(Your objective): Lay out the data as a Markdown table with the columns Row and Line, starting at the first line and going through the line that contains "In systems management, to", skipping blank lines.
(Entries shown)
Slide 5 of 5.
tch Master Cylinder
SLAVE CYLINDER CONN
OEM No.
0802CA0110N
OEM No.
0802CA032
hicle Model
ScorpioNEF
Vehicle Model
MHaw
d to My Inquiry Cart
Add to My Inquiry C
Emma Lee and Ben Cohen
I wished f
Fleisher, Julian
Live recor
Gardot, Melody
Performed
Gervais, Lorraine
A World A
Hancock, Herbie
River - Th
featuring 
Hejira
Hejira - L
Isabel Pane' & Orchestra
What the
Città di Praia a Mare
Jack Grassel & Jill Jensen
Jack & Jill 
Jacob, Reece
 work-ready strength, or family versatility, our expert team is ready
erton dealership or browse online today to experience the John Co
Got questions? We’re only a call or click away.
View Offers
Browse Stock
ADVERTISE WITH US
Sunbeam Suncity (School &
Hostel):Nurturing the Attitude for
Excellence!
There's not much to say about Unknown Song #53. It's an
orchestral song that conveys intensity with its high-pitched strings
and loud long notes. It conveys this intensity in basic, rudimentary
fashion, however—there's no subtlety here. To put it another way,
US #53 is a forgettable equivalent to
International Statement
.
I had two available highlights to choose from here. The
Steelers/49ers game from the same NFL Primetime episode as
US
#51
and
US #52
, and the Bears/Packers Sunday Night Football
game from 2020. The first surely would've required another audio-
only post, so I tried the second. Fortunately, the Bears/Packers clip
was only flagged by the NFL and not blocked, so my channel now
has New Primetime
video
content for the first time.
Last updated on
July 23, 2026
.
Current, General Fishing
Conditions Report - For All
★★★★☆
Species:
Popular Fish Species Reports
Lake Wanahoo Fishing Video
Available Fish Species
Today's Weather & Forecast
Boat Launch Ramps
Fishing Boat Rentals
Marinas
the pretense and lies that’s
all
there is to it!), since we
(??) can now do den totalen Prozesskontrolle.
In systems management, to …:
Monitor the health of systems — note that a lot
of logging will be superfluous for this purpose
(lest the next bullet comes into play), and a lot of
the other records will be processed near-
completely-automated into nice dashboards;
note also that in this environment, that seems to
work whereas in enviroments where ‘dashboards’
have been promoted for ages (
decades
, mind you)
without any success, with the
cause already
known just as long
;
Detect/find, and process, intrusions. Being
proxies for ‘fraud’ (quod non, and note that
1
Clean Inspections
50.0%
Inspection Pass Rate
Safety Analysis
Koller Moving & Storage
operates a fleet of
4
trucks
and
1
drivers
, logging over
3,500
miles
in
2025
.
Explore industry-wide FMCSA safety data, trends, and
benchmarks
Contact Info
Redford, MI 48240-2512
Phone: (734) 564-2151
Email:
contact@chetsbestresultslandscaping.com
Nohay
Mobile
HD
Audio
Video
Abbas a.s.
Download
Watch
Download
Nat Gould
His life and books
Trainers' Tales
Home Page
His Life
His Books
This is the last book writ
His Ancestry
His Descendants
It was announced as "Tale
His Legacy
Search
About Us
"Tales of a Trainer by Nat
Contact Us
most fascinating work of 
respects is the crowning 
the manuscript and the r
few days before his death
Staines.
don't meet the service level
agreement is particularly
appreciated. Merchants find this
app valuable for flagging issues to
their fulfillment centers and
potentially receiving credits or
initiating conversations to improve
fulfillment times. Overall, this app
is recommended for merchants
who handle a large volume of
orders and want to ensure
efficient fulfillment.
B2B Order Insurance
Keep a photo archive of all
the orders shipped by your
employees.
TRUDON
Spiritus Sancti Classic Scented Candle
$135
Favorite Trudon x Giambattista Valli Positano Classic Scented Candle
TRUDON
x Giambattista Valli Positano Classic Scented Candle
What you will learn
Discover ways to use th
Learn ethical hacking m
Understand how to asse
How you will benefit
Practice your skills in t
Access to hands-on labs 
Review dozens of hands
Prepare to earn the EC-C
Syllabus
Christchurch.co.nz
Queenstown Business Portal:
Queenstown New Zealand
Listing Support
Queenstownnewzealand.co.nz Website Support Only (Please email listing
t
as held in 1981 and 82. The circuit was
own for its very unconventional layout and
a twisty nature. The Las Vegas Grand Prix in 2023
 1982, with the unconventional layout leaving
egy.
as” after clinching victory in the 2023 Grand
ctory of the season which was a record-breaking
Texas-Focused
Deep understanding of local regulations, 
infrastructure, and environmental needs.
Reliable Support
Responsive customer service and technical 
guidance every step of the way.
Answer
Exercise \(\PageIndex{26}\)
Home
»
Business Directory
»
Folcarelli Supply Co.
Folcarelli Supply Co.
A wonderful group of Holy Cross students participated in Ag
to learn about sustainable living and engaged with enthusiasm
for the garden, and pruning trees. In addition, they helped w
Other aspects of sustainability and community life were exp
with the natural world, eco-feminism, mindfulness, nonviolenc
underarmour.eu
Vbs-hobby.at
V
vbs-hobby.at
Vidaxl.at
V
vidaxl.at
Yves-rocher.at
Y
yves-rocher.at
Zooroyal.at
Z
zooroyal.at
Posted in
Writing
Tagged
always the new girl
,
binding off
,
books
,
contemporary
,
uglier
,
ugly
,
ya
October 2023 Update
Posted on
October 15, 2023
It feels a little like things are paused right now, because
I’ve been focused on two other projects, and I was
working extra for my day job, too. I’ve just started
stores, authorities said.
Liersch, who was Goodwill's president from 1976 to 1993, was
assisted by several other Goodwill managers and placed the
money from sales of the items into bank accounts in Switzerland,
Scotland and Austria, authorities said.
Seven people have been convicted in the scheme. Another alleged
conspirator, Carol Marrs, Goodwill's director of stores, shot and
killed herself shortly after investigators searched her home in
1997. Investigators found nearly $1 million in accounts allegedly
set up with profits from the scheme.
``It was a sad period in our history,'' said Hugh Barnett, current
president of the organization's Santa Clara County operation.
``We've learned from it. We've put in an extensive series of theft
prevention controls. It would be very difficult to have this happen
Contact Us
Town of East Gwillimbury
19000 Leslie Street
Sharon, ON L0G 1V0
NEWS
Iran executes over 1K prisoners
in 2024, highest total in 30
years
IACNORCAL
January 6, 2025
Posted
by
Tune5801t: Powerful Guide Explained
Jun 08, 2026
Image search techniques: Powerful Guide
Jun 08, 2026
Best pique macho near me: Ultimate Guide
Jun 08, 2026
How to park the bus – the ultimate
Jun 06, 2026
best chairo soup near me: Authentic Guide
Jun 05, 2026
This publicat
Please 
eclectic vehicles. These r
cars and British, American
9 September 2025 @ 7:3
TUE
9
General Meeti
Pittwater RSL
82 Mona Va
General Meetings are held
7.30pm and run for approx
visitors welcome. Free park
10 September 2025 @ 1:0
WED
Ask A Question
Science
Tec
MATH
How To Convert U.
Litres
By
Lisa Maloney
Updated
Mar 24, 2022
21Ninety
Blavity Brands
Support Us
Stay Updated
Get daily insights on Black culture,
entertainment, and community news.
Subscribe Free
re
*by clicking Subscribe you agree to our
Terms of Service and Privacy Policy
(End Entries shown)
(Task answer):
| Row | Line |
|---|---|
| 1 | Slide 5 of 5. |
| 2 | tch Master Cylinder |
| 3 | SLAVE CYLINDER CONN |
| 4 | OEM No. |
| 5 | 0802CA0110N |
| 6 | OEM No. |
| 7 | 0802CA032 |
| 8 | hicle Model |
| 9 | ScorpioNEF |
| 10 | Vehicle Model |
| 11 | MHaw |
| 12 | d to My Inquiry Cart |
| 13 | Add to My Inquiry C |
| 14 | Emma Lee and Ben Cohen |
| 15 | I wished f |
| 16 | Fleisher, Julian |
| 17 | Live recor |
| 18 | Gardot, Melody |
| 19 | Performed |
| 20 | Gervais, Lorraine |
| 21 | A World A |
| 22 | Hancock, Herbie |
| 23 | River - Th |
| 24 | featuring  |
| 25 | Hejira |
| 26 | Hejira - L |
| 27 | Isabel Pane' & Orchestra |
| 28 | What the |
| 29 | Città di Praia a Mare |
| 30 | Jack Grassel & Jill Jensen |
| 31 | Jack & Jill  |
| 32 | Jacob, Reece |
| 33 |  work-ready strength, or family versatility, our expert team is ready |
| 34 | erton dealership or browse online today to experience the John Co |
| 35 | Got questions? We’re only a call or click away. |
| 36 | View Offers |
| 37 | Browse Stock |
| 38 | ADVERTISE WITH US |
| 39 | Sunbeam Suncity (School & |
| 40 | Hostel):Nurturing the Attitude for |
| 41 | Excellence! |
| 42 | There's not much to say about Unknown Song #53. It's an |
| 43 | orchestral song that conveys intensity with its high-pitched strings |
| 44 | and loud long notes. It conveys this intensity in basic, rudimentary |
| 45 | fashion, however—there's no subtlety here. To put it another way, |
| 46 | US #53 is a forgettable equivalent to |
| 47 | International Statement |
| 48 | . |
| 49 | I had two available highlights to choose from here. The |
| 50 | Steelers/49ers game from the same NFL Primetime episode as |
| 51 | US |
| 52 | #51 |
| 53 | and |
| 54 | US #52 |
| 55 | , and the Bears/Packers Sunday Night Football |
| 56 | game from 2020. The first surely would've required another audio- |
| 57 | only post, so I tried the second. Fortunately, the Bears/Packers clip |
| 58 | was only flagged by the NFL and not blocked, so my channel now |
| 59 | has New Primetime |
| 60 | video |
| 61 | content for the first time. |
| 62 | Last updated on |
| 63 | July 23, 2026 |
| 64 | . |
| 65 | Current, General Fishing |
| 66 | Conditions Report - For All |
| 67 | ★★★★☆ |
| 68 | Species: |
| 69 | Popular Fish Species Reports |
| 70 | Lake Wanahoo Fishing Video |
| 71 | Available Fish Species |
| 72 | Today's Weather & Forecast |
| 73 | Boat Launch Ramps |
| 74 | Fishing Boat Rentals |
| 75 | Marinas |
| 76 | the pretense and lies that’s |
| 77 | all |
| 78 | there is to it!), since we |
| 79 | (??) can now do den totalen Prozesskontrolle. |
| 80 | In systems management, to …: |